I find this Clement a doubtful source to credited Greek gods, goddesses, or mythic heroes/kings/queens, mostly as he stands as sometimes the only source to a name, or son/daughter of a Greek deity - and he does not tell about these "myths" than a scant list, which gives me the impression it is all he knows of or that he is making most of it up. I'm not saying it wouldn't be taken later by the worshipers of the Greek deities later and put into their own religious views - only that if "Clement" listed even once a source area or person to where he got the names or area where they were believed I would take him more seriously on his listing.

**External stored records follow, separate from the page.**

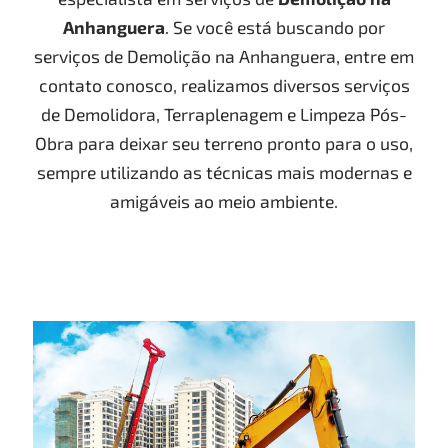
Anhanguera
. Se você está buscando por
serviços de Demolição na Anhanguera, entre em
contato conosco, realizamos diversos serviços
de Demolidora, Terraplenagem e Limpeza Pós-
Obra para deixar seu terreno pronto para o uso,
sempre utilizando as técnicas mais modernas e
amigáveis ao meio ambiente.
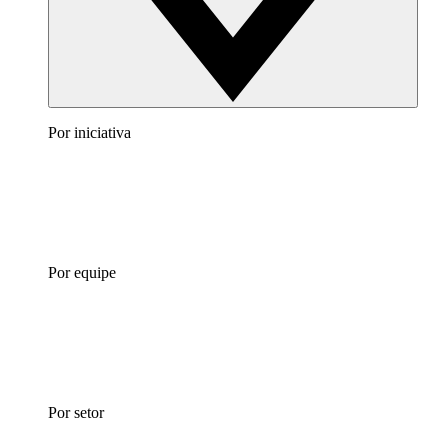
Por iniciativa
Por equipe
Por setor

http://en.wikipedia.org/wiki/Clementine_literature
 

Alejandro

Active Member
All true, but there is an interesting confidence with which he (or whoever actually gave us these lists of characters) delivers this information mixed in with the much more familiar characters whose [hi]stories are supplemented by others sources. (His stuff reads as though he had an expectation and intention that his original readers would be familiar with most if not all of the material he's using for his argument.) Having that combined with the fact that there is indeed a lot of the mythology which is now lost, mere hints thereof surviving only in fragments (featured in stuff quoted by only one writer here & there [or one writer claiming to quote a different writer quoting yet another one] in various different periods of the ancient era{s}, and in random samples of surviving vase paintings where the only evidence of a particular character is merely his/her name labelled on a particular piece of pottery), it's fascinating to speculate what may have been contained in those myths, how much more they may have fleshed out our understanding of the material which we do have available in abundance, and just how much of this is merely made up by "Clement" or the various "Pseudo"-writers (as they are often called) such as Apollodoros, Hyginus and Ploutarkhos.